[Colored object listings]
◆ ◆ ◆ ◆
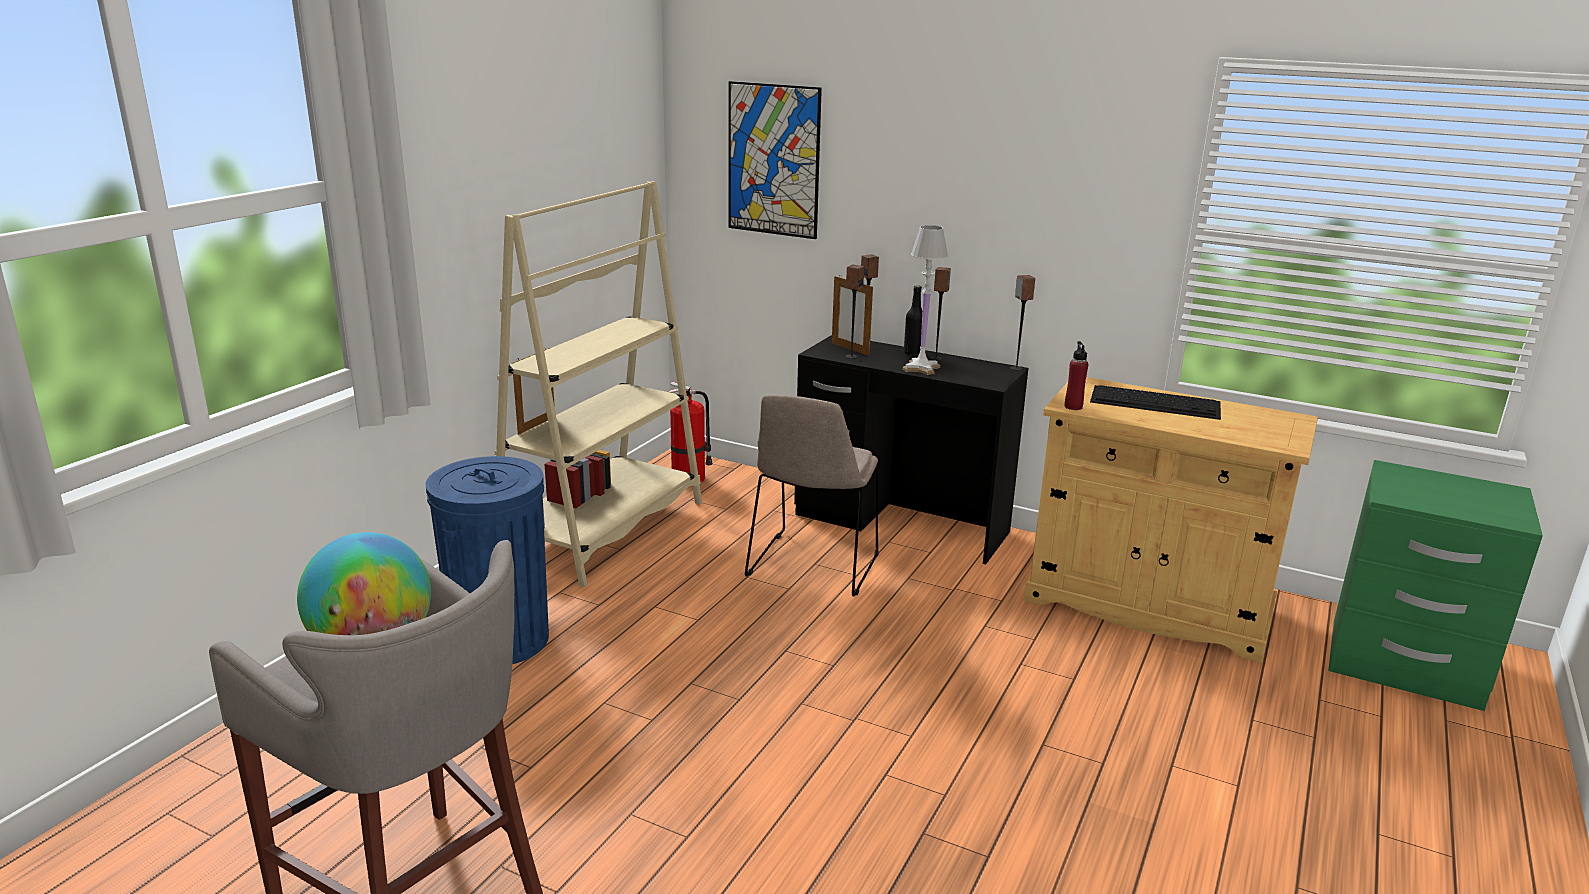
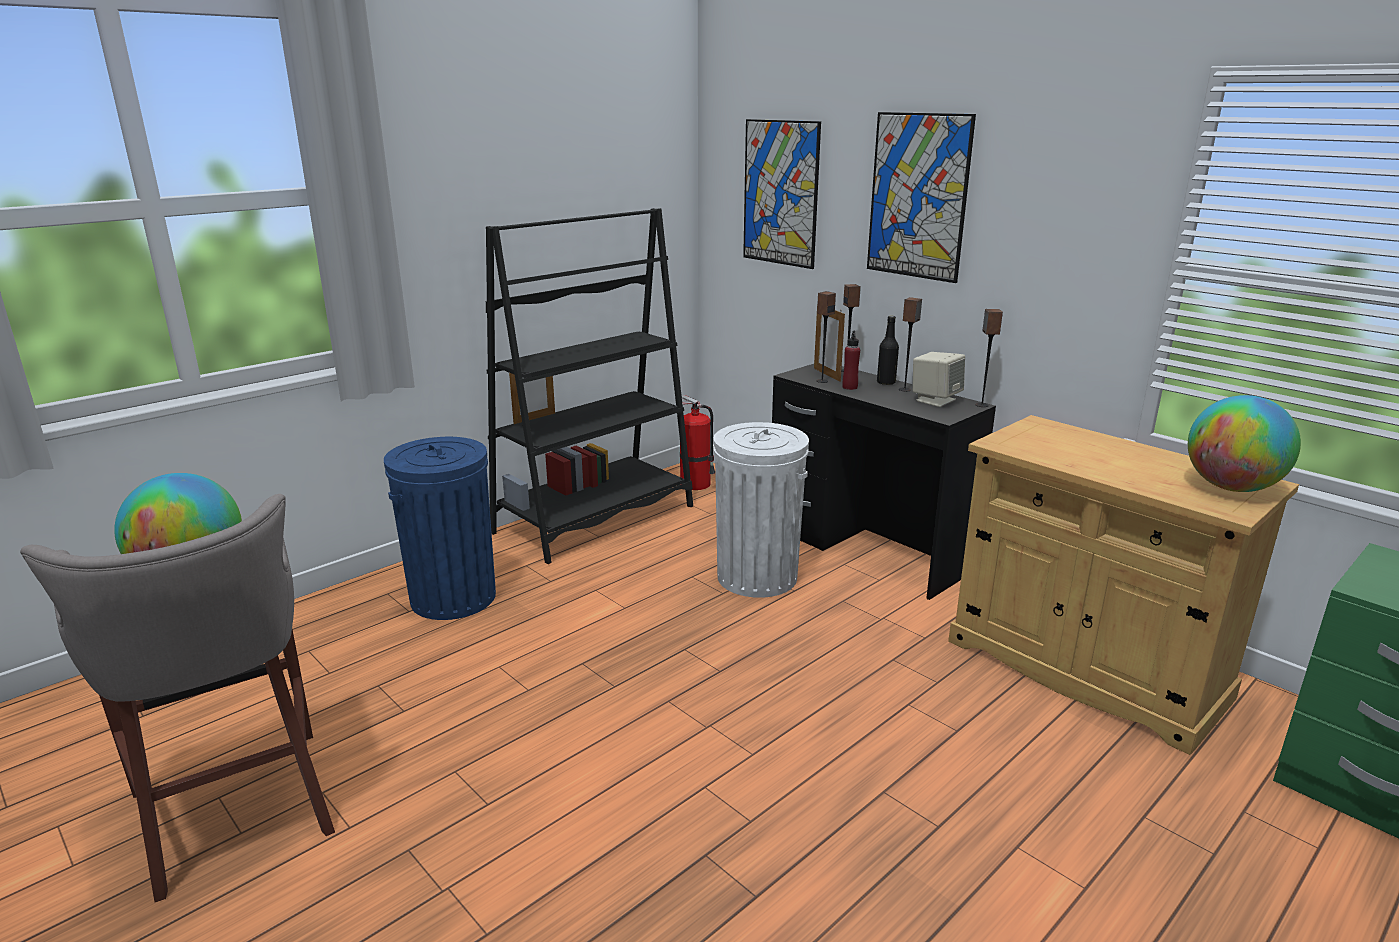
camera: 20 degrees right, 0 degrees up
beige bookcase [495,181,702,587] -> black bookcase [486,208,693,564]
beige chair [745,394,879,597] -> white trash can [713,422,809,598]
white table lamp [903,225,948,375] -> none
red bottle [1065,341,1088,410] -> red bottle moved to [842,331,860,390]
keyboard [1090,385,1221,420] -> none
none -> picture [867,112,976,283]
none -> beige speaker [913,352,965,407]
none -> globe [1188,395,1301,492]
◆ ◆ ◆ ◆
What lines in the records above include the string "white"? Copy each one.

beige chair [745,394,879,597] -> white trash can [713,422,809,598]
white table lamp [903,225,948,375] -> none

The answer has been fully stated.